*WHAT YOU HAVE TO DO*: From the listing below, output only the lines starting at the line that has "of colorectal adenocarcinoma" and ending at the line that has "non-Hodgkin's type, Low", exactly as they appear, ends included.

*THE DATA*:

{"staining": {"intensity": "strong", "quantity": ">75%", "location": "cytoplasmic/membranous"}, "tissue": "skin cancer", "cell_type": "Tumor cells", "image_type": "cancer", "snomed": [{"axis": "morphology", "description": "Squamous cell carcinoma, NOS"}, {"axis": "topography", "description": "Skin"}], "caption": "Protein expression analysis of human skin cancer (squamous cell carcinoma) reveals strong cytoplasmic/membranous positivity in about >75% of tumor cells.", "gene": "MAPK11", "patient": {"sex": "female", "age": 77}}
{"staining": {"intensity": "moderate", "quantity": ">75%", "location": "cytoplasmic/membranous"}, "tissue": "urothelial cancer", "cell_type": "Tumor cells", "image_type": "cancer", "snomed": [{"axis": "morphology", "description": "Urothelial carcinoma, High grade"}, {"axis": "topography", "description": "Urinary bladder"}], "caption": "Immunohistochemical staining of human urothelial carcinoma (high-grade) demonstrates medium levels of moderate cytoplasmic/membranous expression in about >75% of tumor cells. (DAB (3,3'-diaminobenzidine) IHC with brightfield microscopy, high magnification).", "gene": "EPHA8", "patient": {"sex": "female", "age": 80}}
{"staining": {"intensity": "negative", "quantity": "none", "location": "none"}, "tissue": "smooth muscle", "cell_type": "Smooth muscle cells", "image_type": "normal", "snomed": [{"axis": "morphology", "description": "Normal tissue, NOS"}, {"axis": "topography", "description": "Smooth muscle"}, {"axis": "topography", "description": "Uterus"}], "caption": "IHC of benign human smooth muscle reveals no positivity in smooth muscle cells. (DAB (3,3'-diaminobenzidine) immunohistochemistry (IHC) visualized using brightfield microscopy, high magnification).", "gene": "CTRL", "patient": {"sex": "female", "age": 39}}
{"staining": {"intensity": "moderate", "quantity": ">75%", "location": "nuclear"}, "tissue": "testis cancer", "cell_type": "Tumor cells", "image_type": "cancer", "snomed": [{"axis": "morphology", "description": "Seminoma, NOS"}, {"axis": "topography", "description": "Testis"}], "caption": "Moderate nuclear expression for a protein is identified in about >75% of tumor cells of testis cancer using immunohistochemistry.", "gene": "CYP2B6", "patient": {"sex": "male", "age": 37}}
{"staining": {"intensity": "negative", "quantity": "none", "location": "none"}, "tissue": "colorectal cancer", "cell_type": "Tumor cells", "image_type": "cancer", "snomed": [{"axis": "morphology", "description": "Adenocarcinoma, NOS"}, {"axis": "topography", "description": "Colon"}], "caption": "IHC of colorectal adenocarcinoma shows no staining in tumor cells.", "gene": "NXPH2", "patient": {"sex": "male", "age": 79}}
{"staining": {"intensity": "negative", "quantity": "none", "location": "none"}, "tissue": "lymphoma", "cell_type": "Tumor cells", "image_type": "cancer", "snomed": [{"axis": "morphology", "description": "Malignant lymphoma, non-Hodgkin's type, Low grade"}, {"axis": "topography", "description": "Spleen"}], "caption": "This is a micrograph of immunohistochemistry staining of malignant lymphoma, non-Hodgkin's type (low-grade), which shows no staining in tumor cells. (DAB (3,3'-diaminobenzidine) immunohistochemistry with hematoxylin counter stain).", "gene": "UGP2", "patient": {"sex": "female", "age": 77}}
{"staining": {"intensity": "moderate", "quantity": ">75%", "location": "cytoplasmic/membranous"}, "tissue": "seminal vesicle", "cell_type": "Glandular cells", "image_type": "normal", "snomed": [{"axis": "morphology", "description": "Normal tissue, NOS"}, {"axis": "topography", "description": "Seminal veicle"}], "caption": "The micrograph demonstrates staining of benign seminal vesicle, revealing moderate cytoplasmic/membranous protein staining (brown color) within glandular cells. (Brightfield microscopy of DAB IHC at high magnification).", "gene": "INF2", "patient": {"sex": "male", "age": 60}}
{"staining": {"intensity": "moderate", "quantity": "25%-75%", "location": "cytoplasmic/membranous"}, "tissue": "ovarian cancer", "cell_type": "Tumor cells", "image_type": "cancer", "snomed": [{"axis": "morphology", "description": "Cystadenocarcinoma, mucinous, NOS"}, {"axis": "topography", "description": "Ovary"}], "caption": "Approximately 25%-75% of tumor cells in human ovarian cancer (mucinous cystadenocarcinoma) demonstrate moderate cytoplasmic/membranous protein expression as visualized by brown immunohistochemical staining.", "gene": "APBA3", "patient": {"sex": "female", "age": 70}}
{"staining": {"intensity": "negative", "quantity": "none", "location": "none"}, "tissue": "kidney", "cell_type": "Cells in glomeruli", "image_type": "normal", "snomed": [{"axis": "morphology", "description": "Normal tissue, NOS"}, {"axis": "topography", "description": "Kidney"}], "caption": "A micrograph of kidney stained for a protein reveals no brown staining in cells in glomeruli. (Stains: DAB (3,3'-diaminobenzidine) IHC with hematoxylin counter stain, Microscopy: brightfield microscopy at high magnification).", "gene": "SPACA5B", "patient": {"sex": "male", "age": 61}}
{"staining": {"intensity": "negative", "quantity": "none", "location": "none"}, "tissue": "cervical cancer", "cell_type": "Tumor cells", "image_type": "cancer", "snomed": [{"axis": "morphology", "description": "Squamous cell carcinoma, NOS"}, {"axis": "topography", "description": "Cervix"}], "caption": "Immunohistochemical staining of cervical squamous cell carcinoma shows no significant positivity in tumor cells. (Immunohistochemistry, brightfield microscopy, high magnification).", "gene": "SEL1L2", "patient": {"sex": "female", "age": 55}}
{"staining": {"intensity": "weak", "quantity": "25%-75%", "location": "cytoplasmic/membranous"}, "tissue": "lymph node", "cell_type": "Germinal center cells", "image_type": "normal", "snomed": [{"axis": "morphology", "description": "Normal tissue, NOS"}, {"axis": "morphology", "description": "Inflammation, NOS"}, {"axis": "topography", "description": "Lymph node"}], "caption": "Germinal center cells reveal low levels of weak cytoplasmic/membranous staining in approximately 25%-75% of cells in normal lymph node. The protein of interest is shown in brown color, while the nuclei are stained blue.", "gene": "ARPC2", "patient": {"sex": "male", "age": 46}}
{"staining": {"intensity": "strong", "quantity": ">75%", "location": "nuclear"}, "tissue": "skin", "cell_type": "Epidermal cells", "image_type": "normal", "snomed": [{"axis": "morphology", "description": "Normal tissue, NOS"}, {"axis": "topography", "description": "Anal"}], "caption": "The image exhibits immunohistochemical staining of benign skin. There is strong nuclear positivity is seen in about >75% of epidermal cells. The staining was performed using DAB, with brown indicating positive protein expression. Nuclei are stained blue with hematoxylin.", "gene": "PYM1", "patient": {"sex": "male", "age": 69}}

*ANSWER TO THIS PROBLEM*:
{"staining": {"intensity": "negative", "quantity": "none", "location": "none"}, "tissue": "colorectal cancer", "cell_type": "Tumor cells", "image_type": "cancer", "snomed": [{"axis": "morphology", "description": "Adenocarcinoma, NOS"}, {"axis": "topography", "description": "Colon"}], "caption": "IHC of colorectal adenocarcinoma shows no staining in tumor cells.", "gene": "NXPH2", "patient": {"sex": "male", "age": 79}}
{"staining": {"intensity": "negative", "quantity": "none", "location": "none"}, "tissue": "lymphoma", "cell_type": "Tumor cells", "image_type": "cancer", "snomed": [{"axis": "morphology", "description": "Malignant lymphoma, non-Hodgkin's type, Low grade"}, {"axis": "topography", "description": "Spleen"}], "caption": "This is a micrograph of immunohistochemistry staining of malignant lymphoma, non-Hodgkin's type (low-grade), which shows no staining in tumor cells. (DAB (3,3'-diaminobenzidine) immunohistochemistry with hematoxylin counter stain).", "gene": "UGP2", "patient": {"sex": "female", "age": 77}}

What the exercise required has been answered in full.